[Data excerpts]:

--- START ---

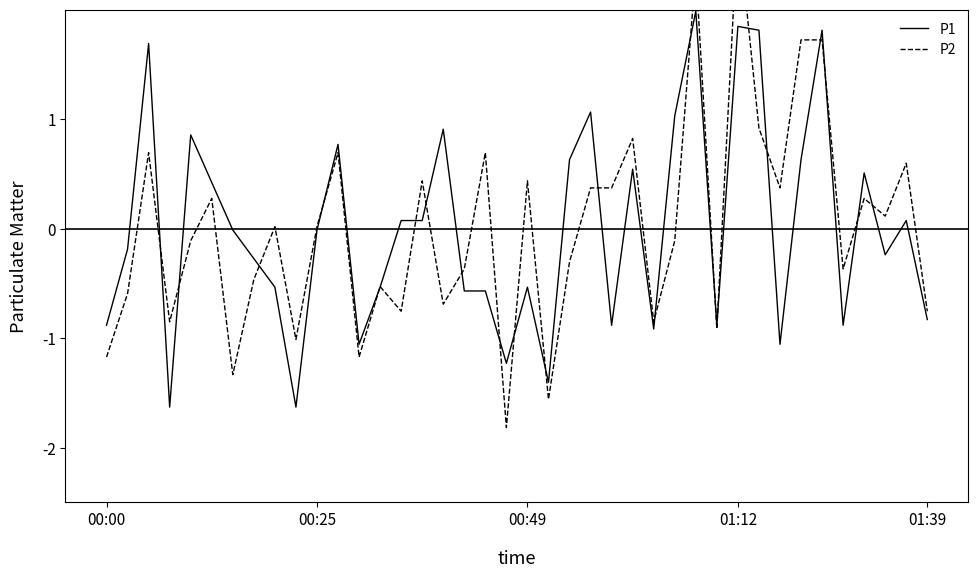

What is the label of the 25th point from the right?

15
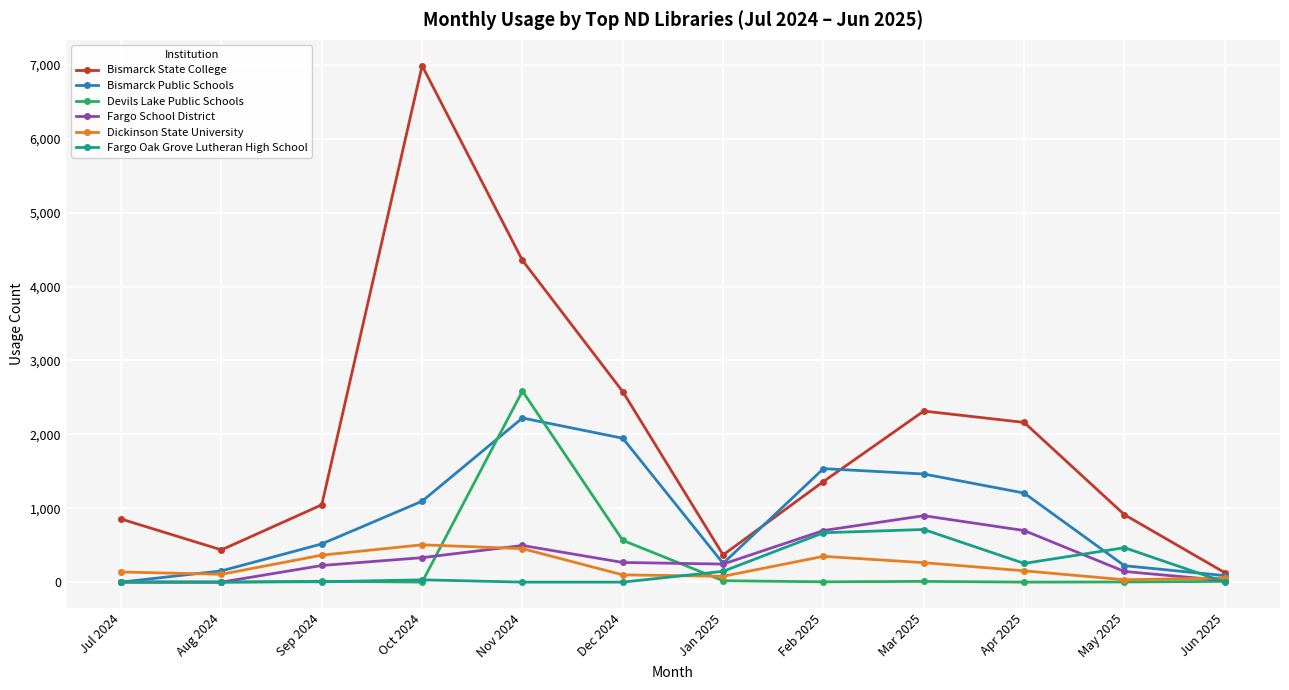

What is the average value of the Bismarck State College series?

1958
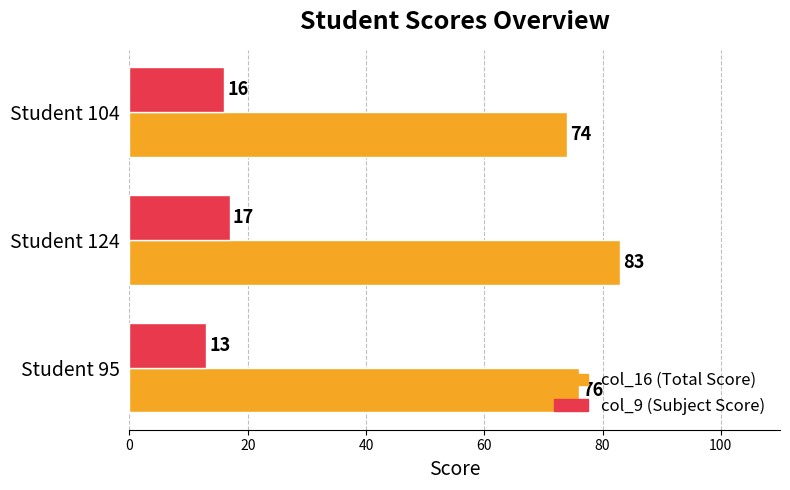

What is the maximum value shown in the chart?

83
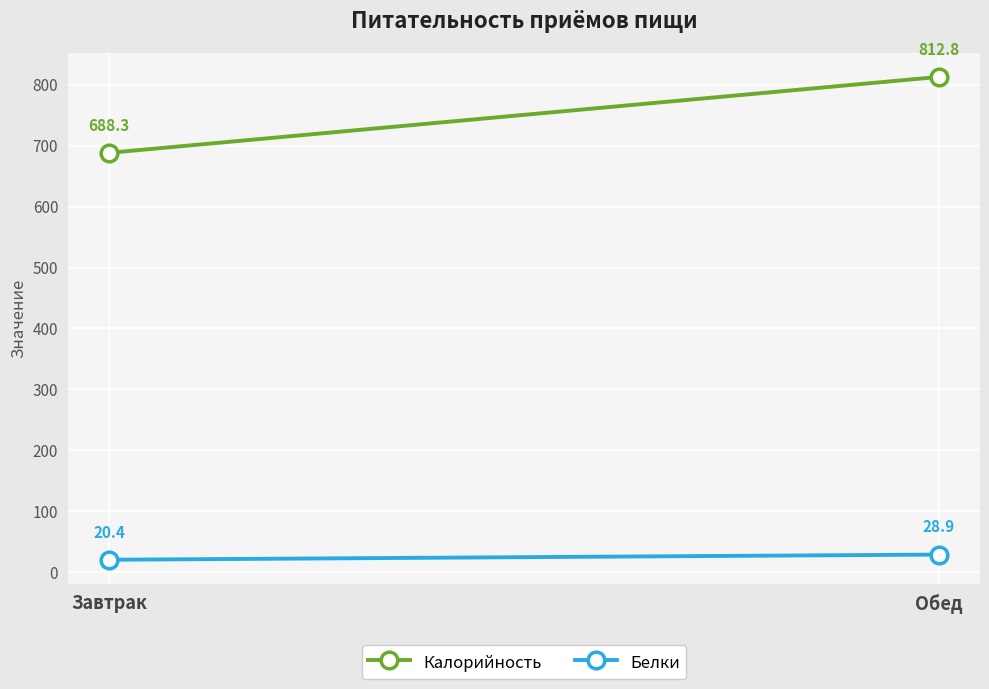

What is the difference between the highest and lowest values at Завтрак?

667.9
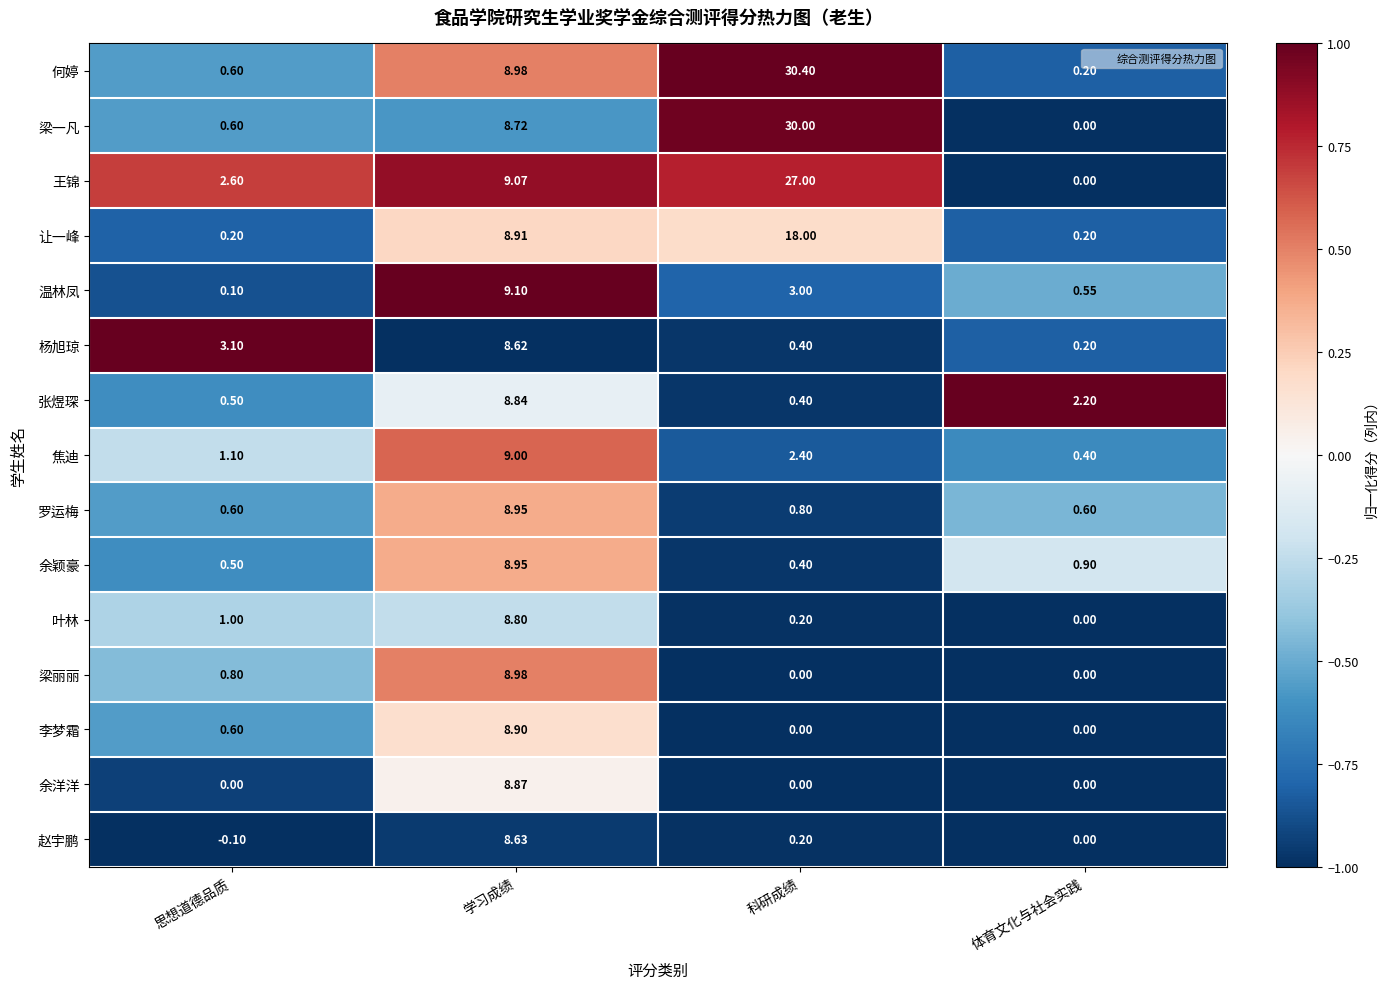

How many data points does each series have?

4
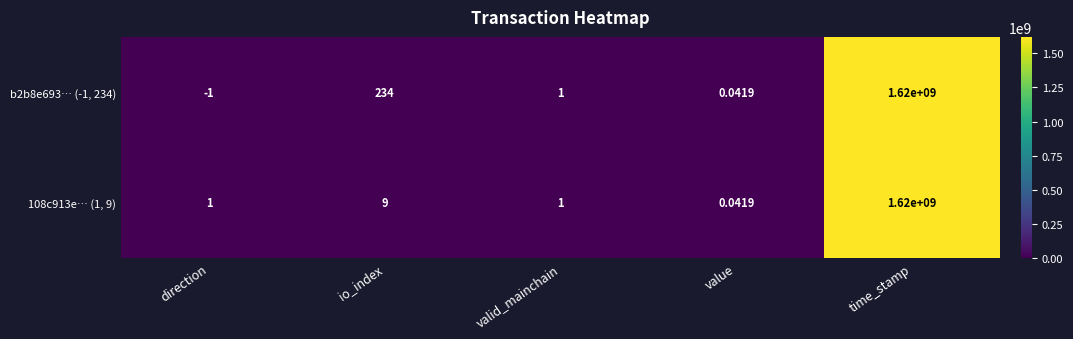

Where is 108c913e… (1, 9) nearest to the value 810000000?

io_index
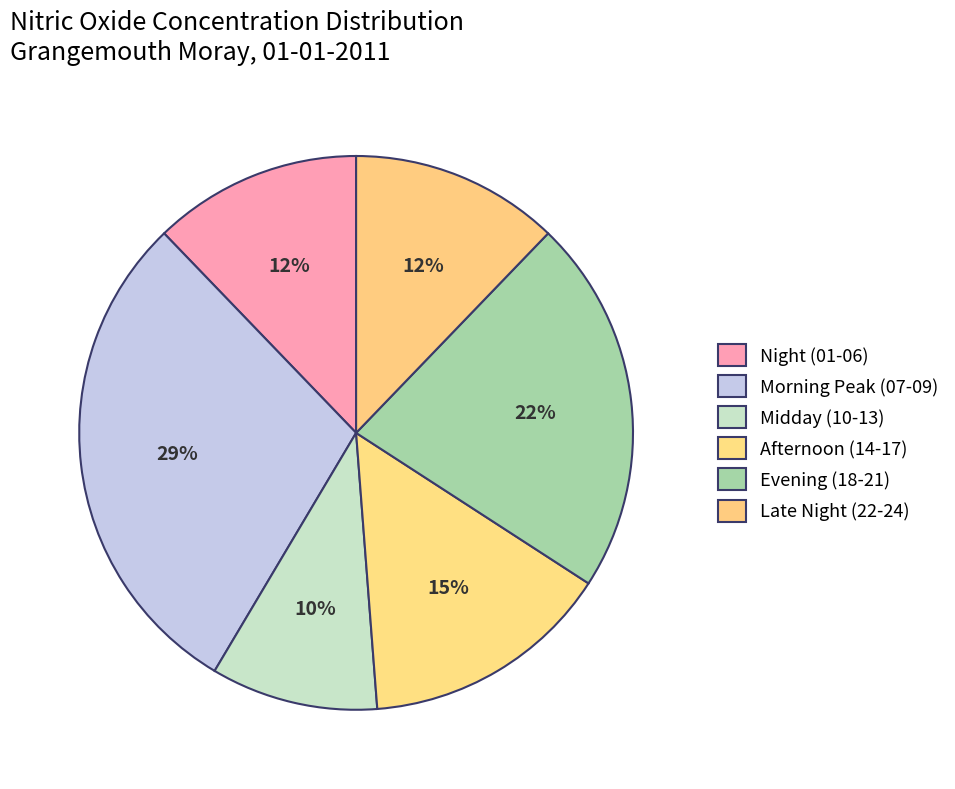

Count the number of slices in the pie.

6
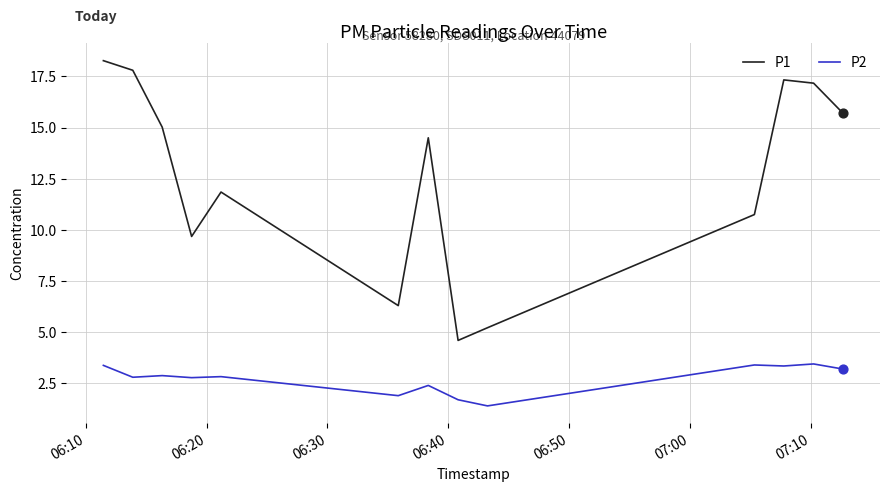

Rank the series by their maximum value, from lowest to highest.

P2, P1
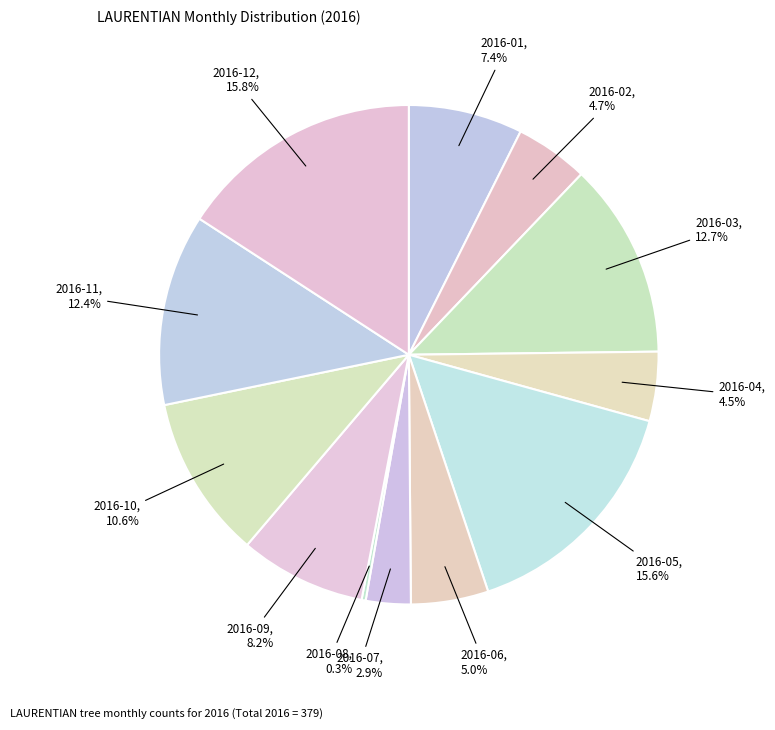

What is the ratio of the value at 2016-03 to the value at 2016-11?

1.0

--- END ---

[Requirement]: Find each line in the entries above that contains the string "series" and copy it out in full. Only matches with the same capitalization count.

[Task response]:
What is the average value of the Bismarck State College series?
How many data points does each series have?
Rank the series by their maximum value, from lowest to highest.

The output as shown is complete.